This wasn’t a typical business-as-usual professional locker room, no we’ll-be-back platitudes, not yet. This was a hurting room. They know this season ends earlier than they wanted, and expected, and there’s no telling what the landscape of the Eastern Conference will look like next year when Rajon Rondo comes back, when Derrick Rose comes back, with the Heat forever loitering above everyone.

“We were right there,” said Chandler, the most disappointing Knick in this series, who either played through a great deal of pain or caused even more if he didn’t. “We just couldn’t close the deal. Not tonight. Not in this series.”

Across the room, Carmelo Anthony’s eyes looked glazed and weary as he sat slumped on a chair, his left shoulder wrapped in a huge pillow of ice, his knees iced down, his feet restlessly tapping a pair of red and blue flip-flops.

His night had been an assortment of testimony for everyone: for his acolytes, he had been brilliant for three quarters, the only reason the Knicks were even in the game when they finally launched their run. In the third quarter, he and the ascendant Iman Shumpert scored 31 of the Knicks’ 34 points as they caught and passed the Pacers in a brilliant, desperate flurry.

And for the Other Crowd … well, it was hard to deny the 0-for-5 start Anthony had in the fourth, every one of the shots capable of giving the Knicks a bigger cushion. There was no denying the game-turning moment, up two, when he soared to the rim for a dunk and ran into Roy Hibbert’s hand instead.

“That block spearheaded their momentum,” Anthony said.

And there were the three shattering turnovers, notably the giveaway that resulted in Lance Stephenson’s breakaway and three-point play, permanently breaking the tie, permanently elevating the Pacers.

“We just didn’t make the plays coming down the stretch,” Woodson said.
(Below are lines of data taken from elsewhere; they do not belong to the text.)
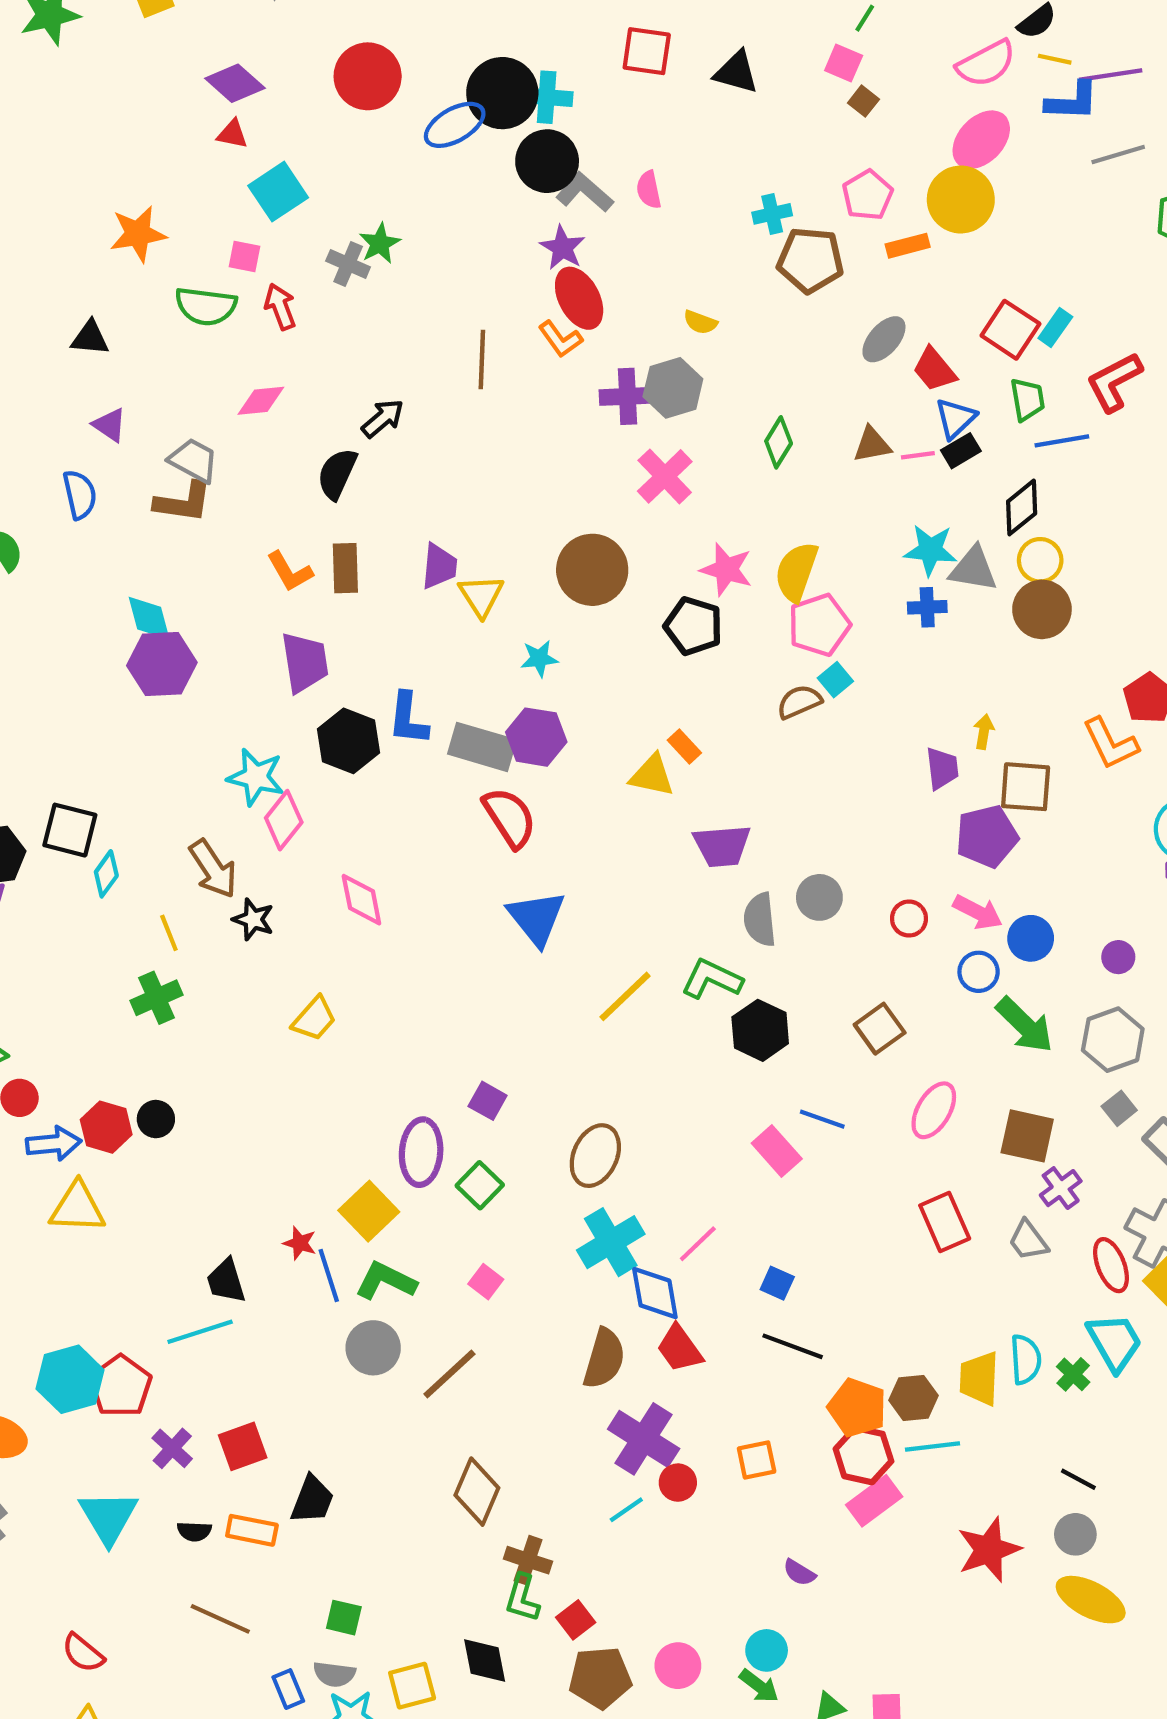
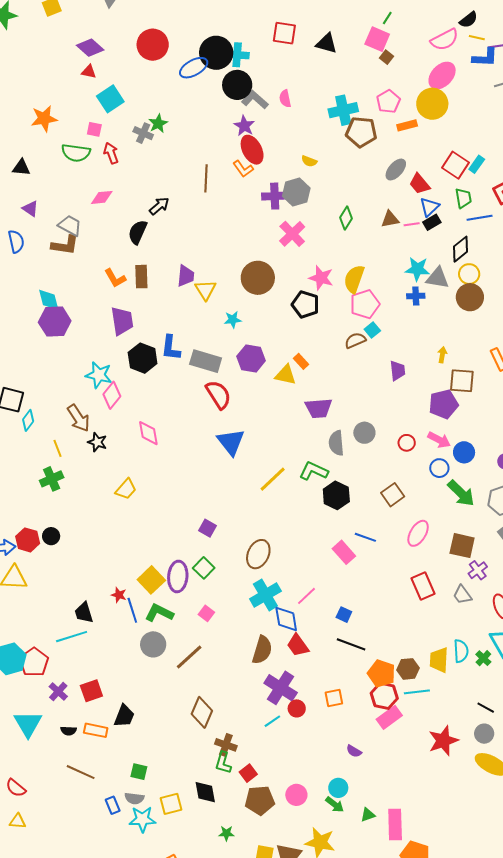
pink square: (844, 63) -> (377, 39), size x1.4
cyan cross: (772, 214) -> (343, 110), size x1.6
purple hexagon: (536, 737) -> (251, 358), moved
purple trapezoid: (942, 768) -> (398, 371), moved
purple ellipse: (421, 1152) -> (178, 576), moved

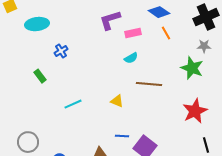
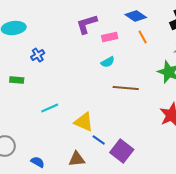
green rectangle: (40, 76) -> (17, 80), turned -48
yellow triangle: (117, 101) -> (84, 122), moved, size x1.5
blue line: (122, 136) -> (99, 140), turned 32

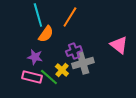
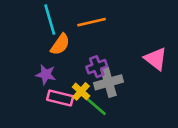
orange line: (70, 17) -> (92, 22), turned 45
pink rectangle: (32, 77) -> (60, 98), moved
green line: (49, 77) -> (95, 106), moved

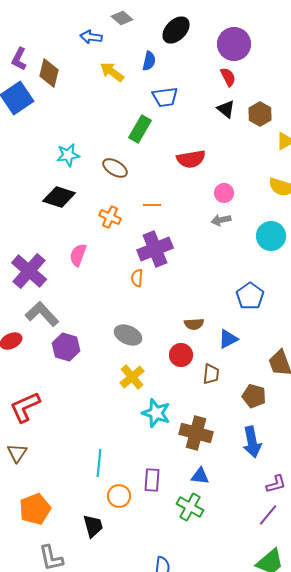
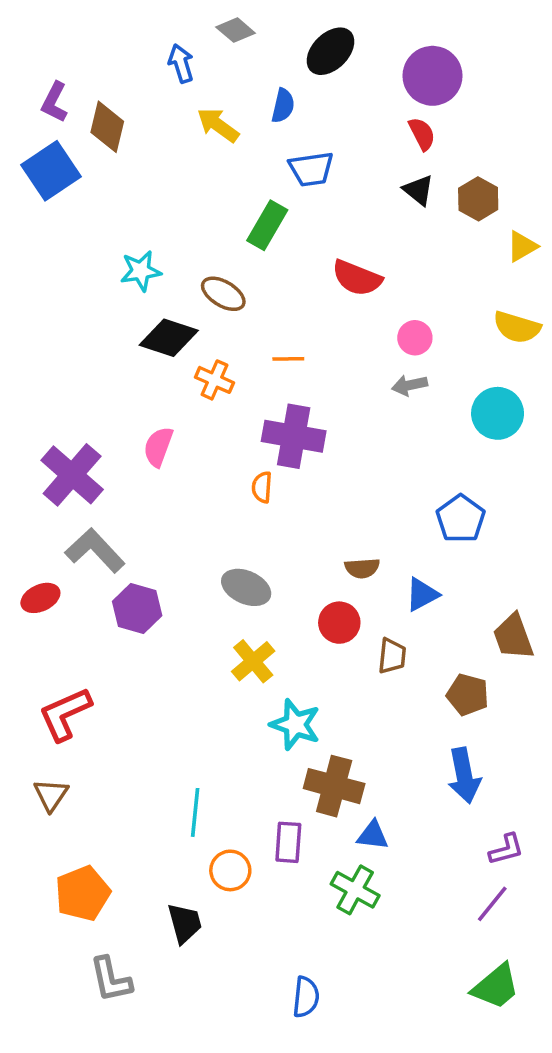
blue arrow: (91, 37) -> (181, 63), turned 65
red semicircle: (191, 159) -> (357, 278), turned 32
black diamond: (59, 197) -> (169, 338), moved
purple cross: (155, 249) -> (294, 436), turned 32
brown cross: (196, 433) -> (334, 786), moved

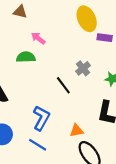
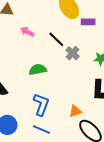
green semicircle: (26, 57) -> (38, 70), moved
black line: (63, 85) -> (56, 39), moved

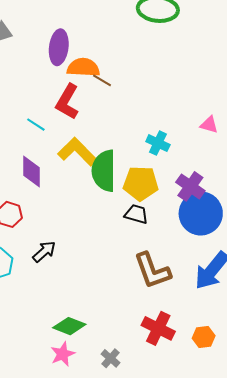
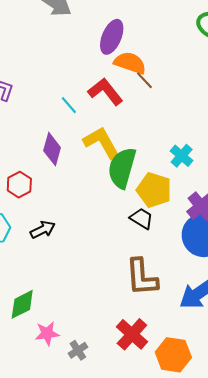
red L-shape: (67, 102) -> (105, 91), turned 96
green diamond: (69, 326) -> (22, 304), moved, turned -64
orange hexagon: (204, 337) -> (173, 355), size x1.6
pink star: (63, 354) -> (47, 333), moved

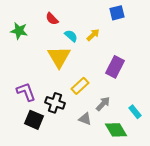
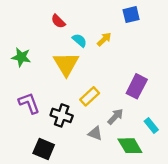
green star: (19, 31) -> (21, 57), moved
purple rectangle: (115, 67) -> (137, 86), moved
black square: (34, 120) -> (44, 149), moved

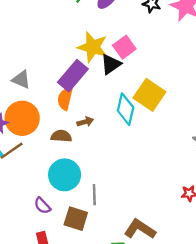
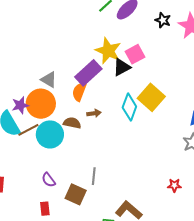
gray triangle: (21, 80) -> (49, 80), moved
cyan circle: (65, 175) -> (50, 134), moved

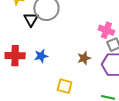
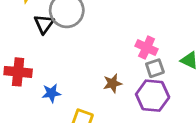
blue star: (41, 56) -> (51, 93), moved

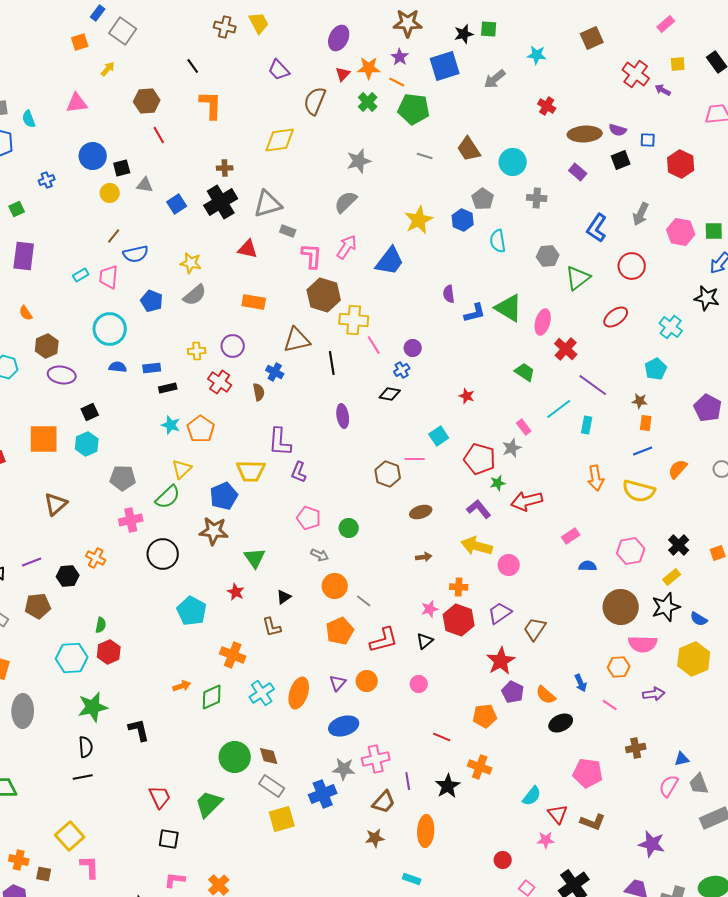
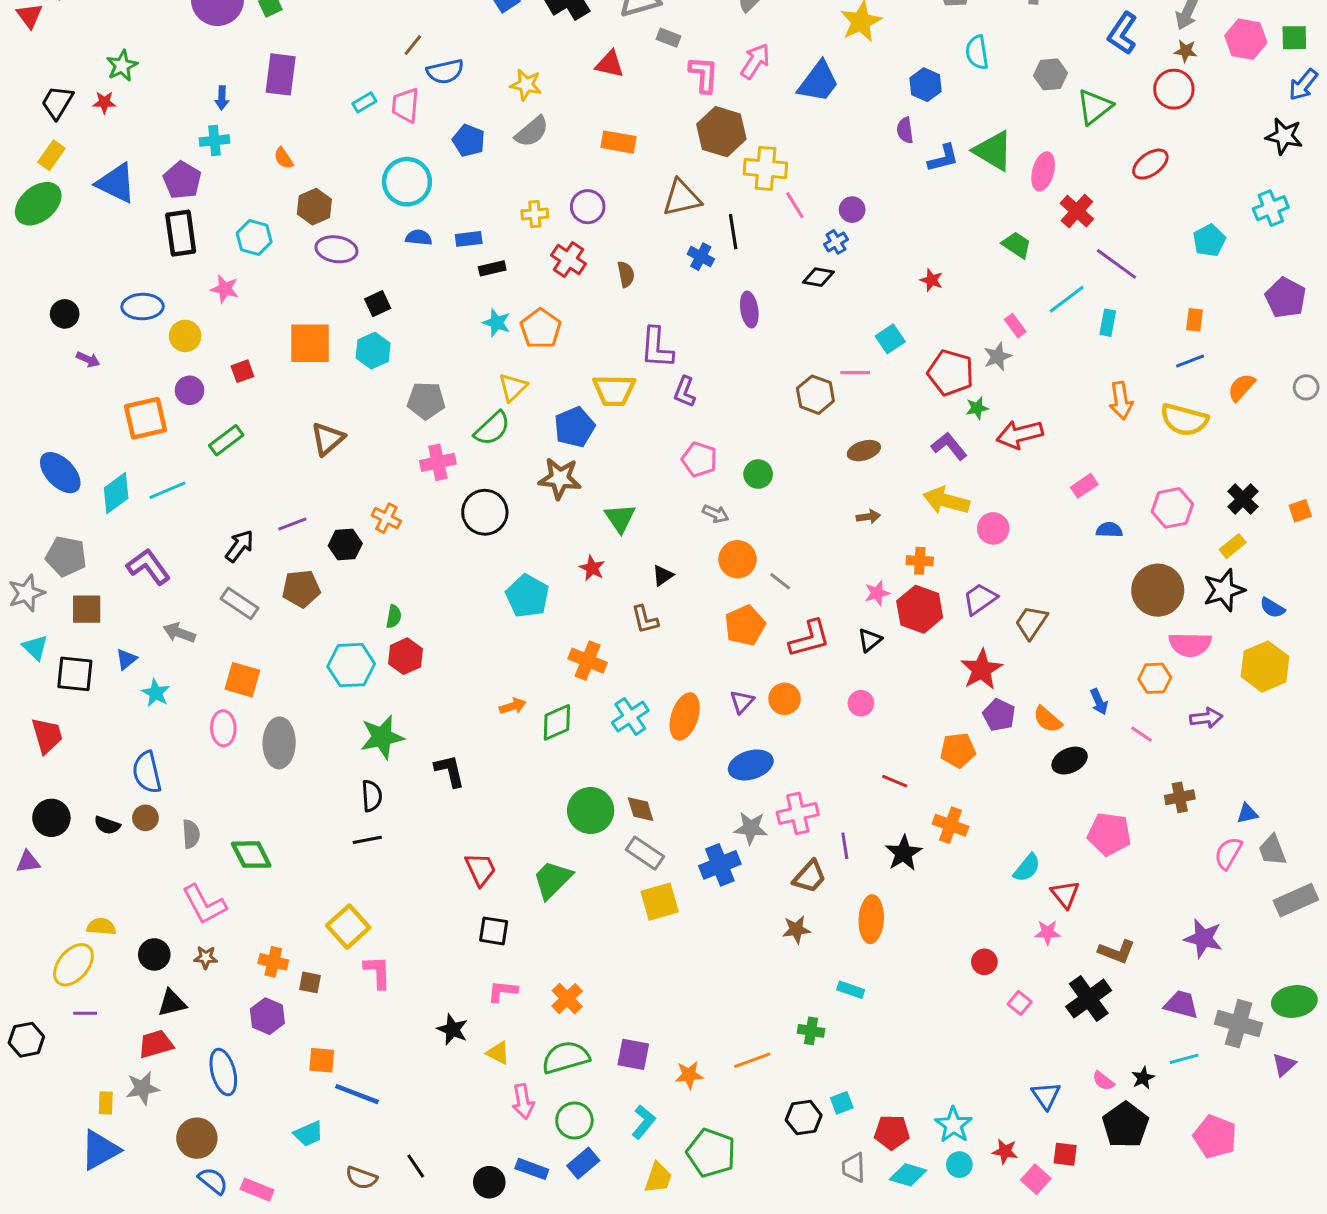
blue hexagon: (463, 220) -> (926, 85), moved
cyan cross: (671, 327) -> (1271, 208), moved, turned 30
blue cross: (275, 372) -> (701, 257), moved
brown star: (640, 401) -> (1186, 51), moved
brown L-shape: (593, 822) -> (1117, 952), moved

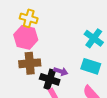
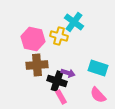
yellow cross: (29, 18) -> (59, 36), moved
cyan cross: (94, 38) -> (74, 22), moved

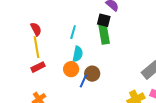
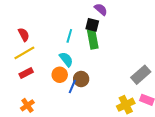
cyan line: (73, 32) -> (69, 36), moved
yellow line: (36, 47) -> (24, 53), turned 70
cyan semicircle: (78, 54) -> (66, 59), turned -49

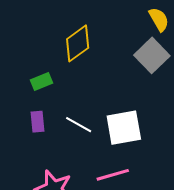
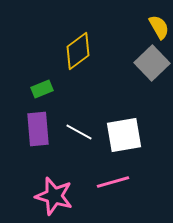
purple rectangle: (38, 122) -> (38, 129), size x1.6

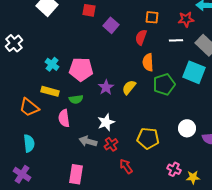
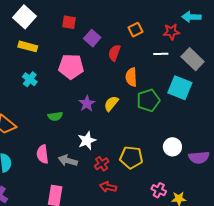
orange square: (152, 17) -> (135, 30), turned -32
red semicircle: (141, 37) -> (114, 53), moved
pink pentagon: (81, 69) -> (71, 67), moved
yellow rectangle: (50, 91) -> (28, 46), moved
pink semicircle: (64, 118) -> (43, 154), moved
red cross: (111, 144) -> (102, 164), moved
red arrow: (126, 166) -> (108, 187), turned -42

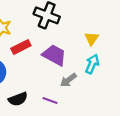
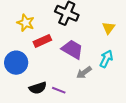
yellow triangle: (92, 39) -> (109, 28), moved
purple line: (50, 100) -> (59, 90), moved

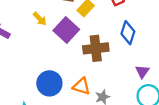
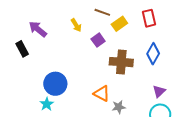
purple square: (66, 30) -> (98, 40), size x0.6
blue circle: (49, 83) -> (55, 84), moved

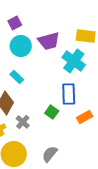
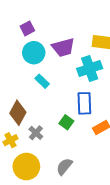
cyan cross: (74, 61) -> (90, 69), turned 35
cyan rectangle: (17, 77) -> (42, 81), moved

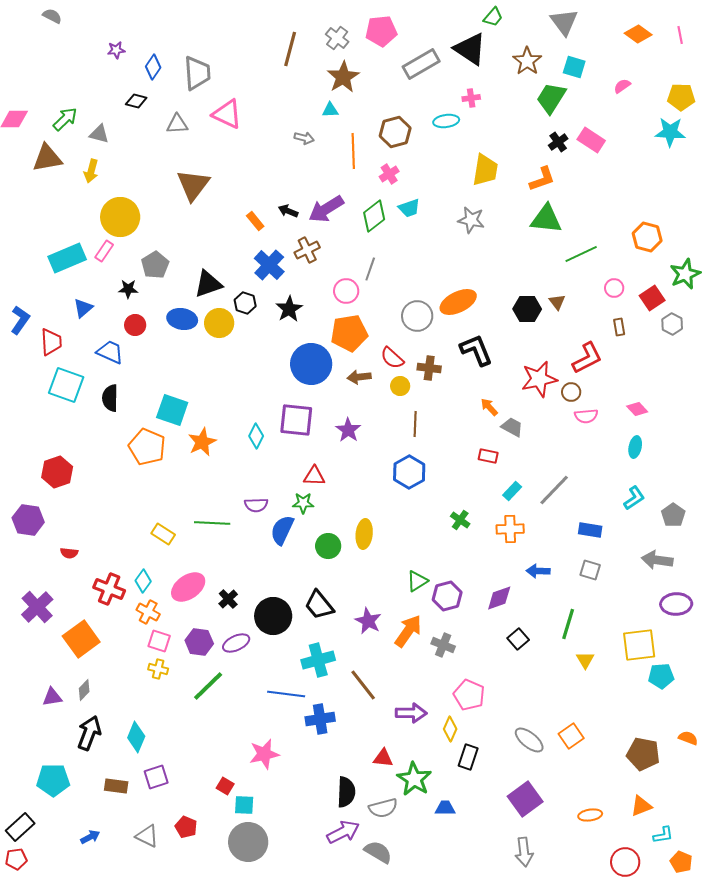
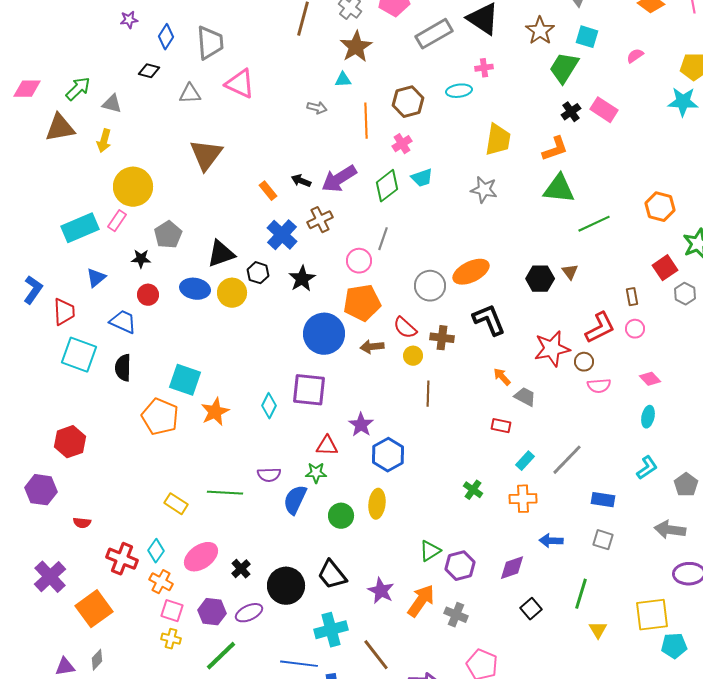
pink circle: (614, 288) -> (635, 329), moved
purple star: (348, 430) -> (361, 425), moved
blue hexagon: (409, 472) -> (388, 455), moved

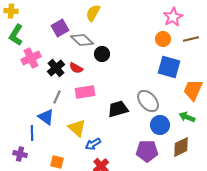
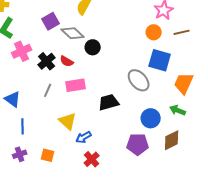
gray ellipse: (148, 101) -> (139, 80), moved
blue triangle: (46, 117) -> (13, 99), moved
purple cross: (20, 154) -> (20, 154), moved, turned -32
In truth, those final few minutes of the fourth quarter were a direct result of their inability to close out the Celtics when they should have. They lost Game 1 after a day and a half of rest, started chasing that game right there and never could quite get it back. Game 1 is what will haunt this team every bit as much as Game 6.

“This,” J.R. Smith said (before declaring he wanted to retire a Knick), “is gonna sting.”

It will. The coach was also right when he said, “To walk away and say this was a disaster … absolutely not,” but there was no mistaking the sense of loss in his locker room. Things broke awfully well for the Knicks this year in assembling 54 wins and a division title and the first postseason series win in 13 years.

Maybe they wouldn’t have been good enough, or healthy enough, to give the Heat a real challenge across the next two weeks. But they sure wanted to find out.

And never got there.

“Frustrating,” Melo called it later, after he had shed his ice packs and left an empty locker room and started the long, long journey toward Next Year, suddenly one with Knicks fans who now have 40 Next Years, and counting, in their collection.